Seperti dilansir di laman detikcom, dikutip Senin (8/1/2024) Baik Haris dan Fatia, Keduanya divonis bebas dengan sejumlah pertimbangan yang diungkapkan oleh majelis hakim.

Pertimbangan utama dalam putusan tersebut adalah penilaian bahwa frasa “Lord Luhut” yang digunakan oleh Haris Azhar tidak dianggap sebagai penghinaan terhadap Luhut. Hakim menyatakan bahwa penggunaan kata ‘Lord’ sebelum nama saksi Luhut Binsar Pandjaitan sudah lazim digunakan oleh media online dan tidak menimbulkan masalah bagi yang bersangkutan.

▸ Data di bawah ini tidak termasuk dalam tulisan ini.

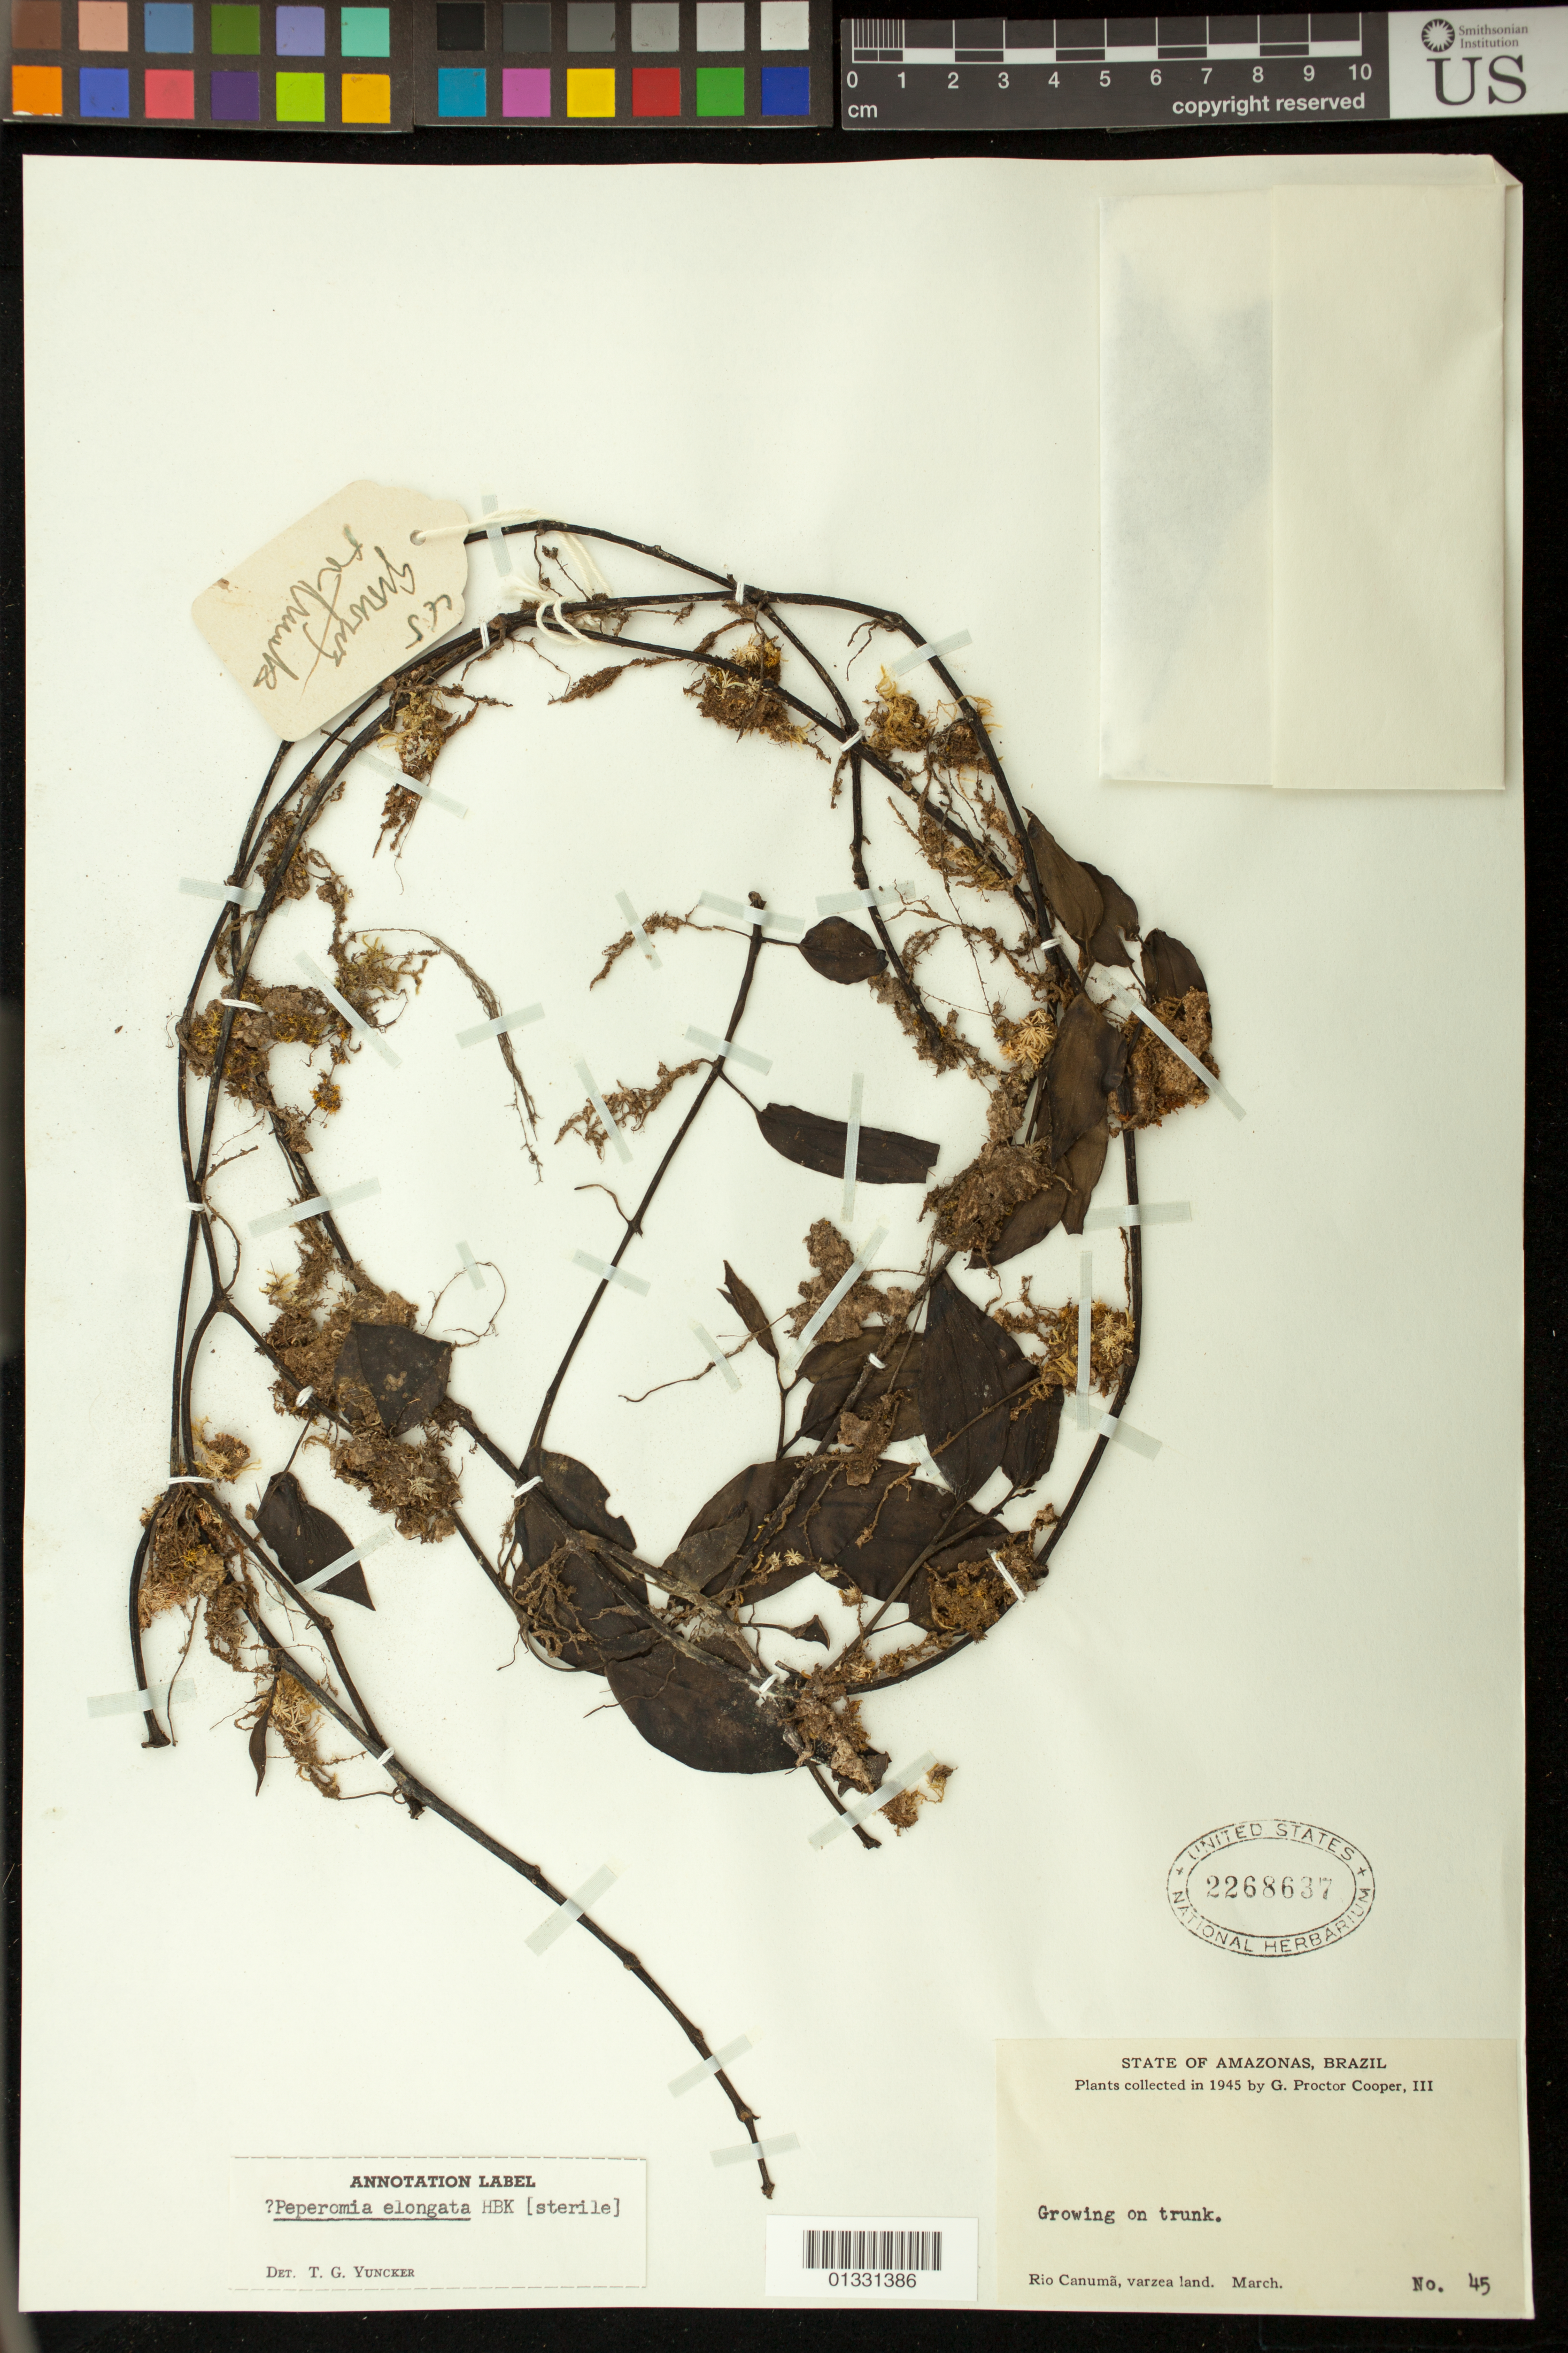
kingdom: Plantae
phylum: Tracheophyta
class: Magnoliopsida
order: Piperales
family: Piperaceae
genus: Peperomia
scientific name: Peperomia elongata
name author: Kunth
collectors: G. Cooper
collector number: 45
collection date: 1945-03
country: Brazil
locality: Rio Canumã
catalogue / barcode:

“Hakim menilai kata ‘Lord’ pada saksi Luhut Binsar Pandjaitan bukanlah dimaksud sebagai suatu penghinaan atau pencemaran nama baik,” ungkap hakim.

Hakim juga menjelaskan bahwa kata ‘Lord’ memiliki arti ‘Yang Mulia’ dalam bahasa Inggris dan lebih merujuk pada jabatan sebagai seorang menteri dalam kabinet negara daripada sebagai penghinaan terhadap pribadi Luhut Binsar Pandjaitan.

Pembicaraan dalam podcast Haris Azhar, yang membahas relasi ekonomi-ops militer di Intan Jaya, Papua, juga dianggap sebagai hasil kajian cepat dari sejumlah LSM yang bergerak di bidang lingkungan dan pertambangan. Hakim menekankan bahwa perusahaan yang terkait dengan Luhut memiliki kaitan dengan perusahaan tambang di Papua yang dibahas dalam podcast tersebut.

Berdasarkan pertimbangan ini, hakim menyatakan Haris Azhar dan Fatia tidak terbukti melakukan tindak pidana sebagaimana dakwaan Pasal 27 ayat 3 juncto Pasal 45 ayat 3 UU ITE juncto Pasal 55 ayat 1 ke-1 KUHP.

Tidak hanya itu, Haris Azhar juga tidak terbukti melakukan tindak pidana menyebarkan kabar bohong atau menyerang kehormatan pribadi Luhut sesuai dengan Pasal 14 ayat 2 UU 1 Tahun 1946, Pasal 15 UU 1 Tahun 1946, Pasal 310 KUHP ayat 1 KUHP juncto Pasal 55 ayat 1 ke-1 KUHP.

Putusan ini disambut baik oleh Haris Azhar dan Fatia Maulidiyanti, sementara jaksa menyatakan perlu waktu untuk memikirkan langkah selanjutnya. Putusan ini menjadi sorotan dalam konteks kebebasan berpendapat dan batasan hukum terkait ekspresi kritis terhadap tokoh publik di Indonesia.